Instructions for the task
The data that follows is to be given again, exactly as written.

────────────────────────────────────────

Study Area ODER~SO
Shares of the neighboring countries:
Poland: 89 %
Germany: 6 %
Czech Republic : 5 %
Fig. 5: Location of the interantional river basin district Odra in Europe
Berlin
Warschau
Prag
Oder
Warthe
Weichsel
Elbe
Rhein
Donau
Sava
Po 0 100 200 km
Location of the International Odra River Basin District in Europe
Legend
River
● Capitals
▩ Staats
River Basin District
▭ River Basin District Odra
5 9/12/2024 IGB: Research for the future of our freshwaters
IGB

────────────────────────────────────────

Reply
Study Area ODER~SO
Shares of the neighboring countries:
Poland: 89 %
Germany: 6 %
Czech Republic : 5 %
Fig. 5: Location of the interantional river basin district Odra in Europe
Berlin
Warschau
Prag
Oder
Warthe
Weichsel
Elbe
Rhein
Donau
Sava
Po 0 100 200 km
Location of the International Odra River Basin District in Europe
Legend
River
● Capitals
▩ Staats
River Basin District
▭ River Basin District Odra
5 9/12/2024 IGB: Research for the future of our freshwaters
IGB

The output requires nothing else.